**ABOUT THIS EXERCISE**.
The stretch from the line with "Normativa en vigor" through the line with "Personal de la Diputación Foral" in the records below: write it out exactly, and nothing else.

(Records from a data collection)
BEGIN

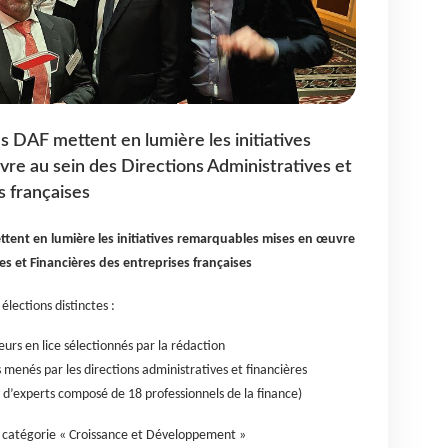
 DAF mettent en lumière les initiatives
re au sein des Directions Administratives et
s françaises
tent en lumière les initiatives remarquables mises en œuvre
es et Financières des entreprises françaises
élections distinctes :
urs en lice sélectionnés par la rédaction
ts menés par les directions administratives et financières
 d’experts composé de 18 professionnels de la finance)
a catégorie « Croissance et Développement »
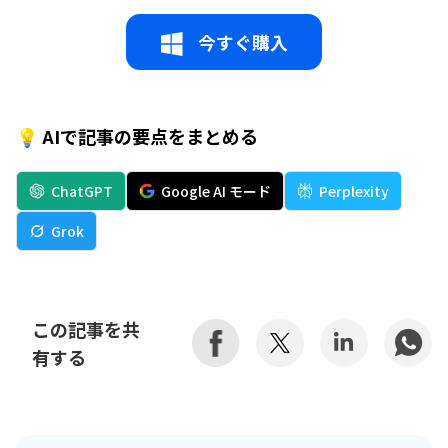
今すぐ購入
💡 AIで記事の要点をまとめる
ChatGPT
Google AI モード
Perplexity
Grok
この記事を共
有する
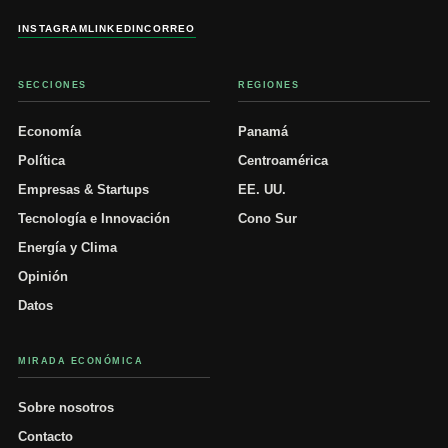
INSTAGRAM
LINKEDIN
CORREO
SECCIONES
REGIONES
Economía
Panamá
Política
Centroamérica
Empresas & Startups
EE. UU.
Tecnología e Innovación
Cono Sur
Energía y Clima
Opinión
Datos
MIRADA ECONÓMICA
Sobre nosotros
Contacto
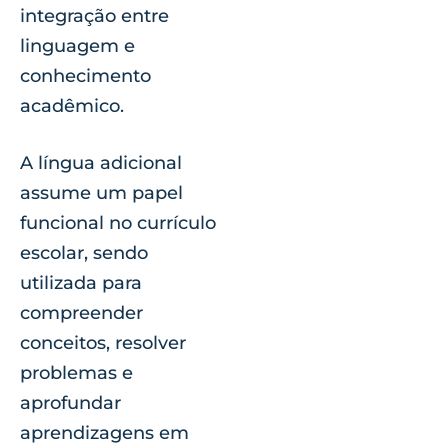
integração entre
linguagem e
conhecimento
acadêmico.
A língua adicional
assume um papel
funcional no currículo
escolar, sendo
utilizada para
compreender
conceitos, resolver
problemas e
aprofundar
aprendizagens em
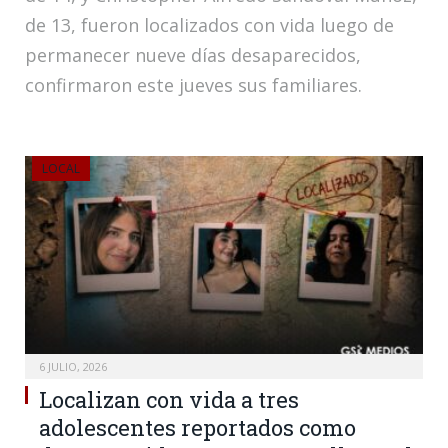
de 13, fueron localizados con vida luego de
permanecer nueve días desaparecidos,
confirmaron este jueves sus familiares.
LOCAL
6 JULIO, 2026
Localizan con vida a tres
adolescentes reportados como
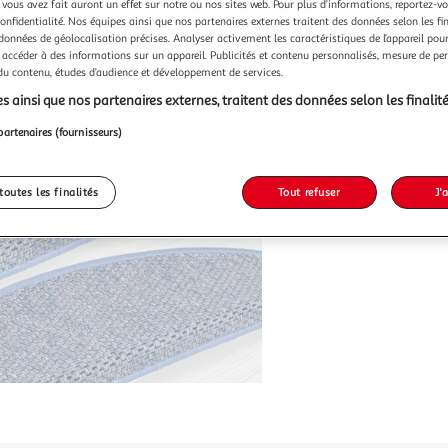
 vous avez fait auront un effet sur notre ou nos sites web. Pour plus d’informations, reportez-v
confidentialité. Nos équipes ainsi que nos partenaires externes traitent des données selon les fi
 données de géolocalisation précises. Analyser activement les caractéristiques de l’appareil pour 
 accéder à des informations sur un appareil. Publicités et contenu personnalisés, mesure de p
 du contenu, études d’audience et développement de services.
s ainsi que nos partenaires externes, traitent des données selon les finalité
partenaires (fournisseurs)
toutes les finalités
Tout refuser
J'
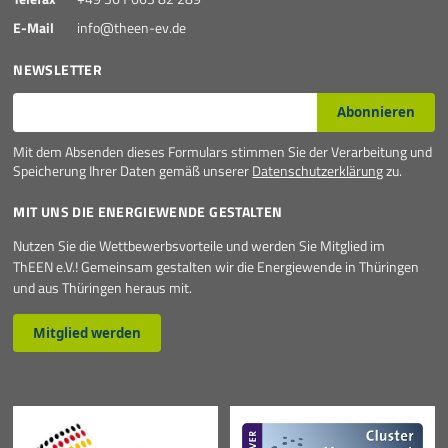
E-Mail
info@theen-ev.de
NEWSLETTER
E-Mail*
Abonnieren
Mit dem Absenden dieses Formulars stimmen Sie der Verarbeitung und
Speicherung Ihrer Daten gemäß unserer
Datenschutzerklärung
zu.
MIT UNS DIE ENERGIEWENDE GESTALTEN
Nutzen Sie die Wettbewerbsvorteile und werden Sie Mitglied im
ThEEN e.V.! Gemeinsam gestalten wir die Energiewende in Thüringen
und aus Thüringen heraus mit.
Mitglied werden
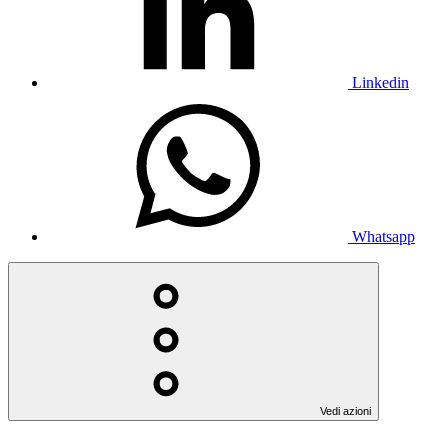
Linkedin
Whatsapp
Vedi azioni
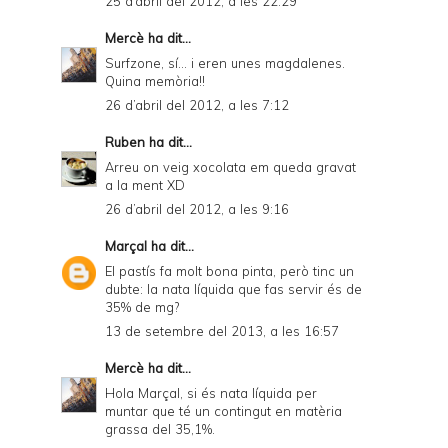
25 d’abril del 2012, a les 22:29
Mercè
ha dit...
Surfzone, sí... i eren unes magdalenes.
Quina memòria!!
26 d’abril del 2012, a les 7:12
Ruben
ha dit...
Arreu on veig xocolata em queda gravat
a la ment XD
26 d’abril del 2012, a les 9:16
Marçal
ha dit...
El pastís fa molt bona pinta, però tinc un
dubte: la nata líquida que fas servir és de
35% de mg?
13 de setembre del 2013, a les 16:57
Mercè
ha dit...
Hola Marçal, si és nata líquida per
muntar que té un contingut en matèria
grassa del 35,1%.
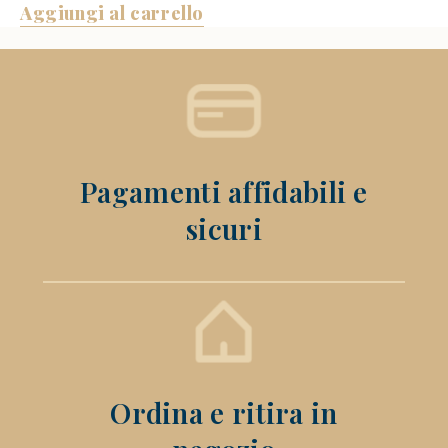
Aggiungi al carrello
Pagamenti affidabili e
sicuri
Ordina e ritira in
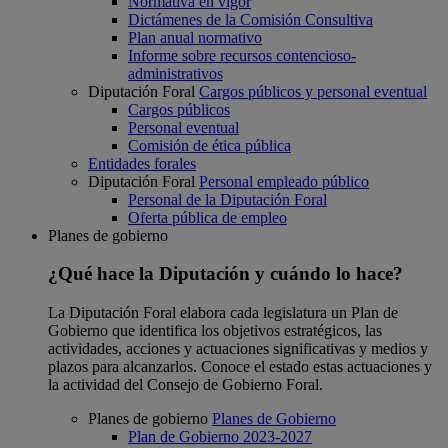
Normativa en vigor
Dictámenes de la Comisión Consultiva
Plan anual normativo
Informe sobre recursos contencioso-
administrativos
Diputación Foral
Cargos públicos y personal eventual
Cargos públicos
Personal eventual
Comisión de ética pública
Entidades forales
Diputación Foral
Personal empleado público
Personal de la Diputación Foral
Oferta pública de empleo
Planes de gobierno
¿Qué hace la Diputación y cuándo lo hace?
La Diputación Foral elabora cada legislatura un Plan de
Gobierno que identifica los objetivos estratégicos, las
actividades, acciones y actuaciones significativas y medios y
plazos para alcanzarlos. Conoce el estado estas actuaciones y
la actividad del Consejo de Gobierno Foral.
Planes de gobierno
Planes de Gobierno
Plan de Gobierno 2023-2027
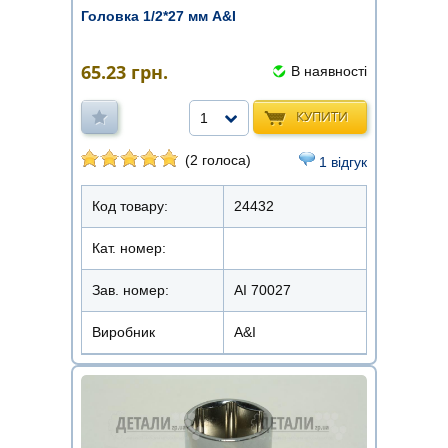
Головка 1/2*27 мм A&I
65.23
грн.
В наявності
КУПИТИ
1
(2 голоса)
1 відгук
Код товару:
24432
Кат. номер:
Зав. номер:
AI 70027
Виробник
A&I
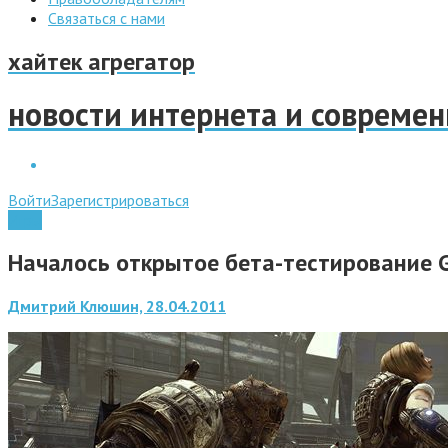
Связаться с нами
хайтек агрегатор
новости интернета и совреме
Войти
Зарегистрироваться
Игры
Началось открытое бета-тестирование G
Дмитрий Клюшин, 28.04.2011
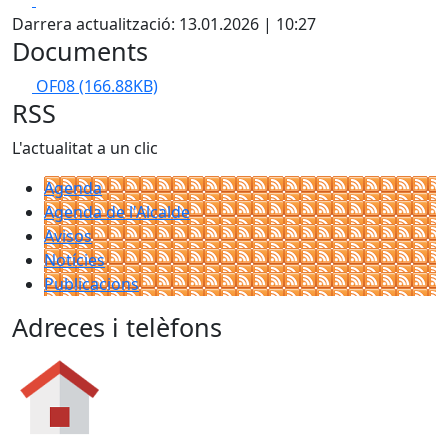
Darrera actualització: 13.01.2026 | 10:27
Documents
OF08
(166.88KB)
RSS
L'actualitat a un clic
Agenda
Agenda de l'Alcalde
Avisos
Notícies
Publicacions
Adreces i telèfons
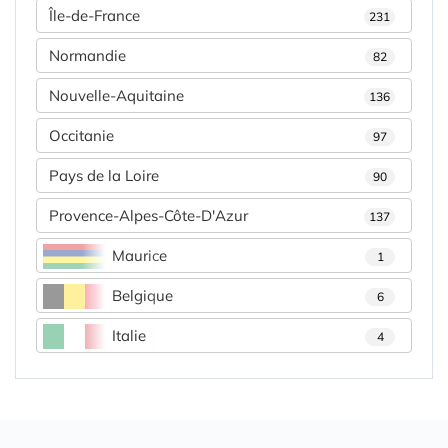
Île-de-France
231
Normandie
82
Nouvelle-Aquitaine
136
Occitanie
97
Pays de la Loire
90
Provence-Alpes-Côte-D'Azur
137
Maurice
1
Belgique
6
Italie
4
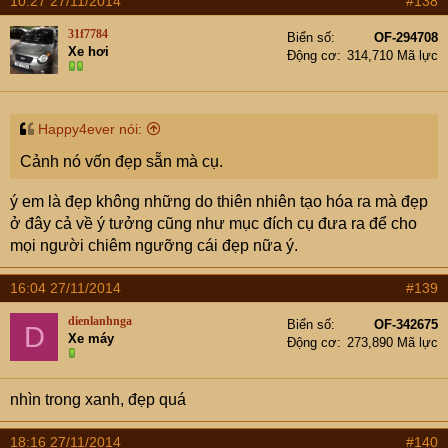
10:27 27/11/2014
#138
31f7784
Biển số
OF-294708
Xe hơi
Động cơ
314,710 Mã lực
Happy4ever nói:
Cảnh nó vốn đẹp sẵn mà cụ.
ý em là đẹp không những do thiên nhiên tạo hóa ra mà đẹp
ở đây cả về ý tưởng cũng như mục đích cụ đưa ra để cho
mọi người chiêm ngưỡng cái đẹp nữa ý.
16:04 27/11/2014
#139
dienlanhnga
Biển số
OF-342675
D
Xe máy
Động cơ
273,890 Mã lực
nhìn trong xanh, đẹp quá
18:16 27/11/2014
#140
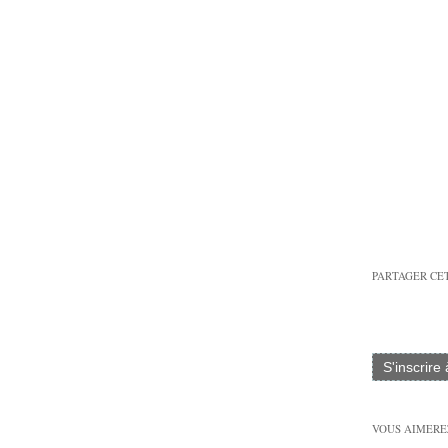
PARTAGER CE
S'inscrire
VOUS AIMEREZ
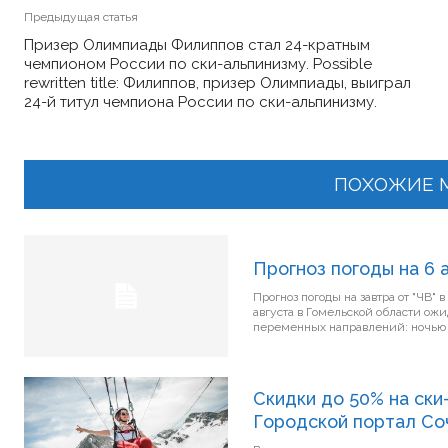
Предыдущая статья
Призер Олимпиады Филиппов стал 24-кратным
чемпионом России по ски-альпинизму. Possible
rewritten title: Филиппов, призер Олимпиады, выиграл
24-й титул чемпиона России по ски-альпинизму.
ПОХОЖИЕ 
Прогноз погоды на 6 
Прогноз погоды на завтра от "ЧВ"
августа в Гомельской области ожидается переменная
переменных направлений: ночью л
Скидки до 50% на ски
Городской портал Сочи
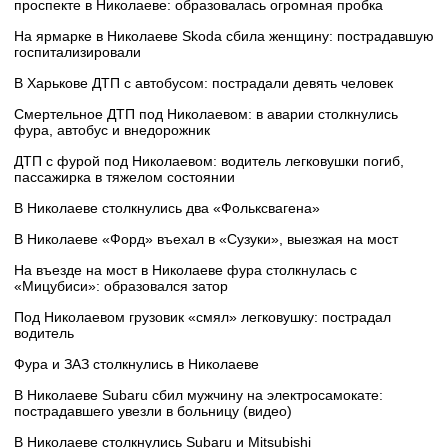
проспекте в Николаеве: образовалась огромная пробка
На ярмарке в Николаеве Skoda сбила женщину: пострадавшую
госпитализировали
В Харькове ДТП с автобусом: пострадали девять человек
Смертельное ДТП под Николаевом: в аварии столкнулись
фура, автобус и внедорожник
ДТП с фурой под Николаевом: водитель легковушки погиб,
пассажирка в тяжелом состоянии
В Николаеве столкнулись два «Фольксвагена»
В Николаеве «Форд» въехал в «Сузуки», выезжая на мост
На въезде на мост в Николаеве фура столкнулась с
«Мицубиси»: образовался затор
Под Николаевом грузовик «смял» легковушку: пострадал
водитель
Фура и ЗАЗ столкнулись в Николаеве
В Николаеве Subaru сбил мужчину на электросамокате:
пострадавшего увезли в больницу (видео)
В Николаеве столкнулись Subaru и Mitsubishi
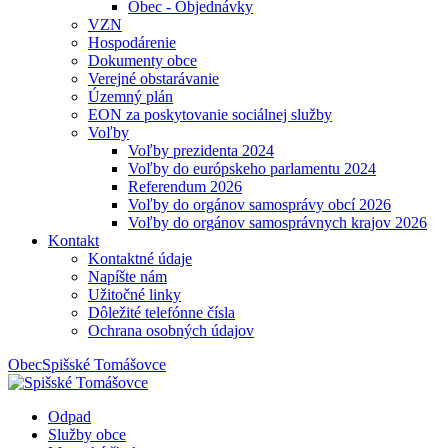
Obec - Objednávky
VZN
Hospodárenie
Dokumenty obce
Verejné obstarávanie
Územný plán
EON za poskytovanie sociálnej služby
Voľby
Voľby prezidenta 2024
Voľby do európskeho parlamentu 2024
Referendum 2026
Voľby do orgánov samosprávy obcí 2026
Voľby do orgánov samosprávnych krajov 2026
Kontakt
Kontaktné údaje
Napíšte nám
Užitočné linky
Dôležité telefónne čísla
Ochrana osobných údajov
Obec
Spišské Tomášovce
Odpad
Služby obce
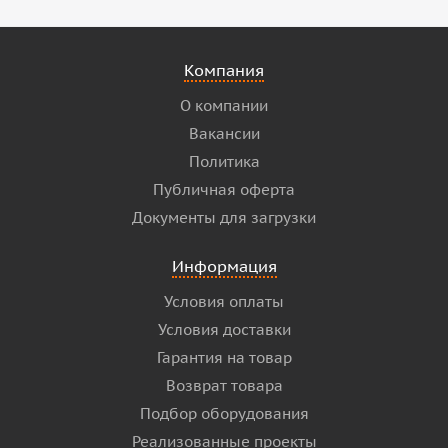
Компания
О компании
Вакансии
Политика
Публичная оферта
Документы для загрузки
Информация
Условия оплаты
Условия доставки
Гарантия на товар
Возврат товара
Подбор оборудования
Реализованные проекты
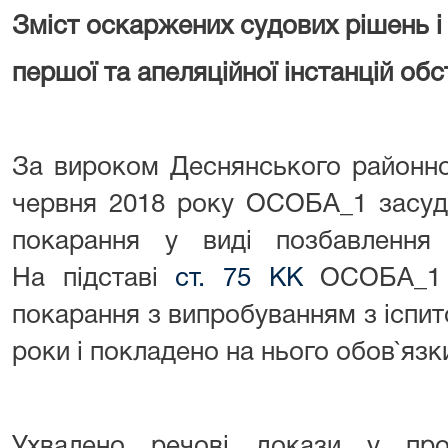
Зміст оскаржених судових рішень і
першої та апеляційної інстанцій об
За вироком Деснянського районног
червня 2018 року ОСОБА_1 засудж
покарання у виді позбавлення
На підставі
ст. 75 КК
ОСОБА_1 з
покарання з випробуванням з іспи
роки і покладено на нього обов`язк
Ухвалено речові докази у про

END

**THE COMPLETED TASK**.
Normativa en vigor
Dictámenes de la Comisión Consultiva
Plan anual normativo
Informe sobre recursos contencioso-
administrativos
Diputación Foral
Cargos públicos y personal eventual
Cargos públicos
Personal eventual
Comisión de ética pública
Entidades forales
Diputación Foral
Personal empleado público
Personal de la Diputación Foral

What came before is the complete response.